Mit ihrer Ankündigung zurückzutreten hat die Bundeskanzlerin Corina Casanova viele überrascht – auch die eigene Partei, die CVP. «Ich glaube, niemand hatte meinen Entscheid so erwartet», sagt sie im Interview mit den Zeitungen Tages-Anzeiger und Der Bund vom Dienstag.
Der Entschluss sei im Lauf der letzten Wochen und Monate gereift. Am Montagmorgen habe sie zuerst Nationalratspräsident Stéphane Rossini informiert. Erst danach erfuhr mit CVP-Fraktionschef Filippo Lombardi und Parteipräsident Christophe Darbellay die eigene Parteispitze davon.
Politische Gründe für ihren Rücktritt gebe es keine, sagt sie im Interview, auf die anstehenden Bundesratswahlen angesprochen. Vielmehr sei der Moment da, neuen Kräften Platz zu machen.

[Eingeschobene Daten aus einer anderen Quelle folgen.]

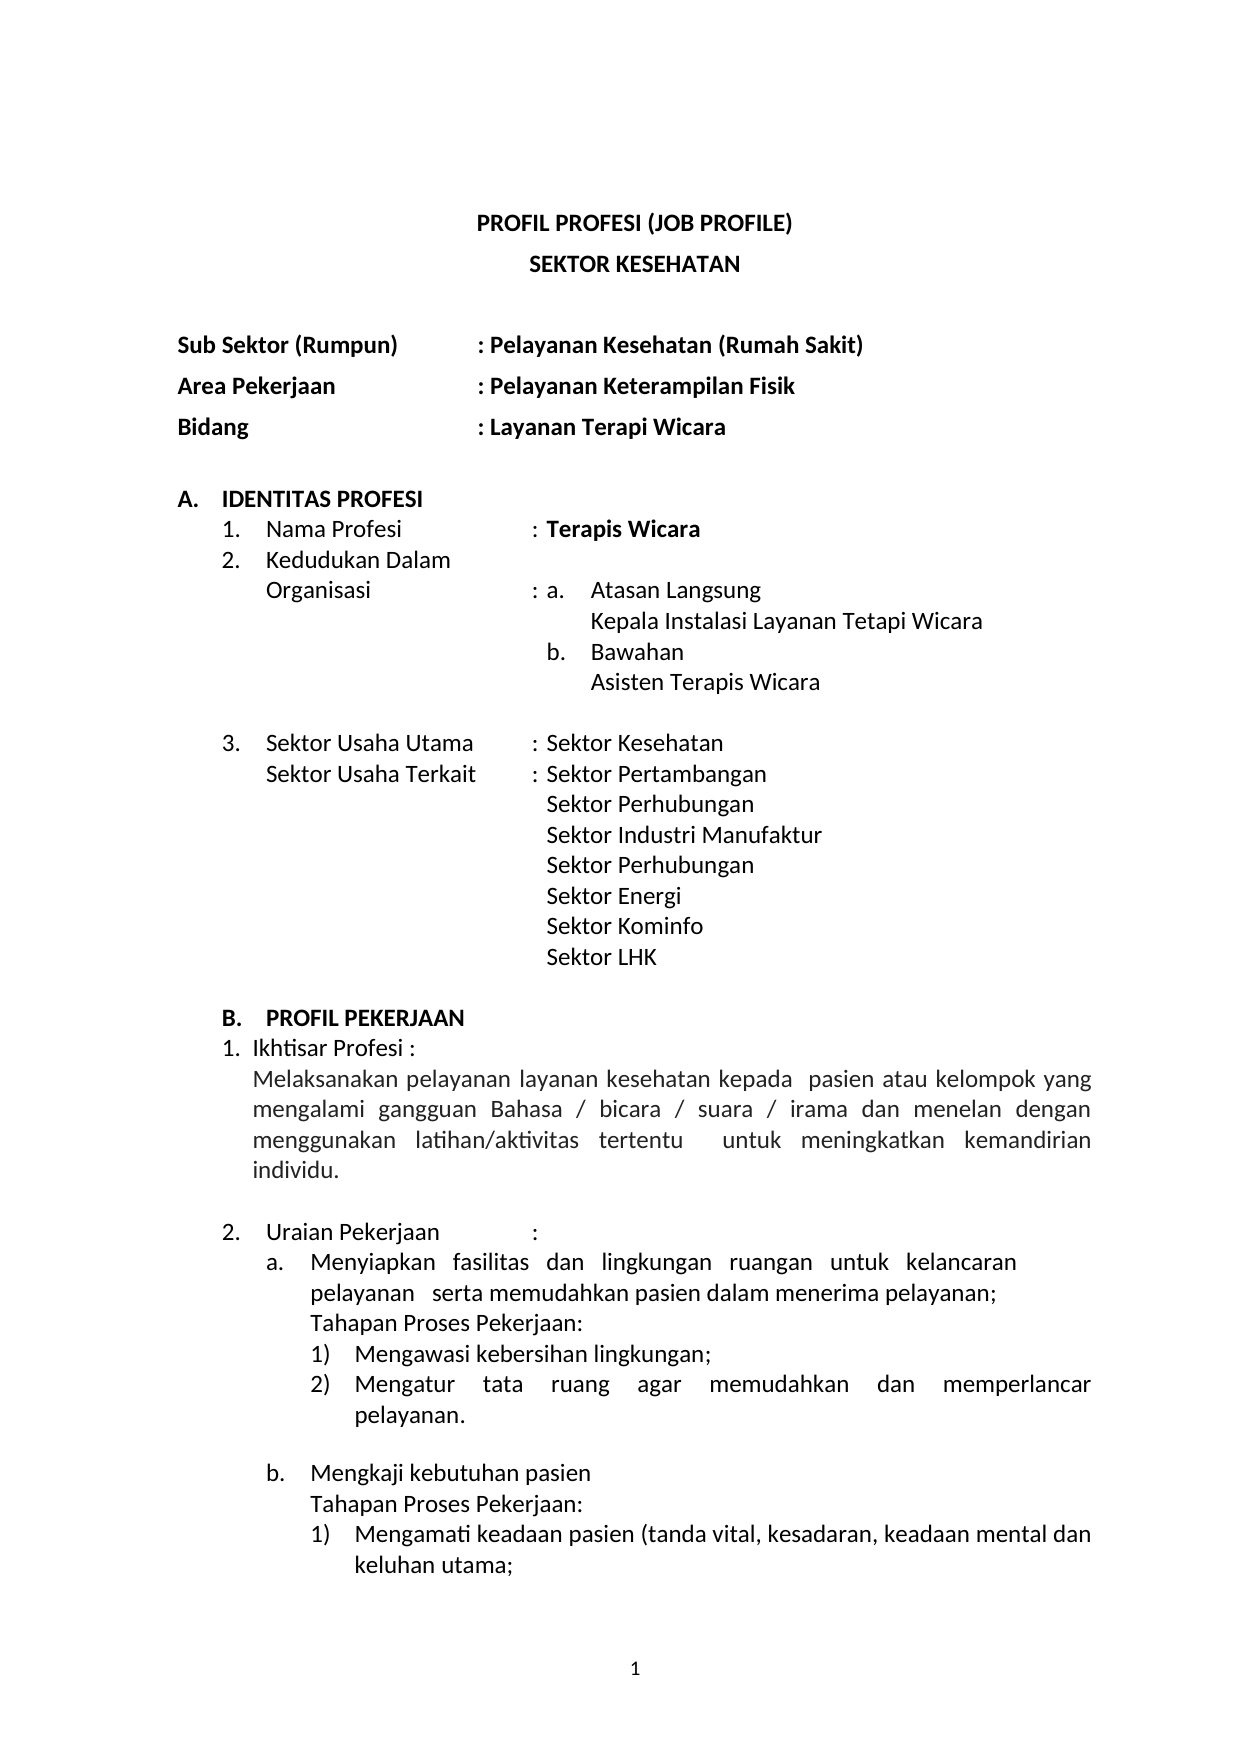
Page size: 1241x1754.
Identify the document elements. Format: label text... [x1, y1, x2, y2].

text Kepala Instalasi Layanan Tetapi Wicara [177, 605, 1092, 636]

Die Bundeskanzlerin führte ihr Amt äusserst diskret aus. Allen recht machen konnte sie es trotzdem nicht. Vor allem aus der eigenen Partei scheint es zum Teil andere Erwartungen gegeben zu haben, wie Casanova im Interview andeutet.
«Sagen wir es so: Sie können in dieser Funktion keine Parteipolitik betreiben», sagte sie. Sie habe als Bundeskanzlerin nicht CVP-Politik gemacht, für sie seien die Institutionen im Vordergrund gestanden. «Das passte nicht immer allen. Das bekam ich hin und wieder zu spüren.»
Bis Ende Jahr ist Casanova noch im Amt. In dieser Zeit müssen die eidgenössischen Wahlen vom Oktober organisiert werden. Auch die Legislaturplanung 2015-2019 wird sie in Anspruch nehmen. Da bleibt keine Zeit fürs Schmieden von Zukunftsplänen: «Über die Zeit danach konnte ich noch nicht nachdenken. Dafür ist das Amt zu intensiv.»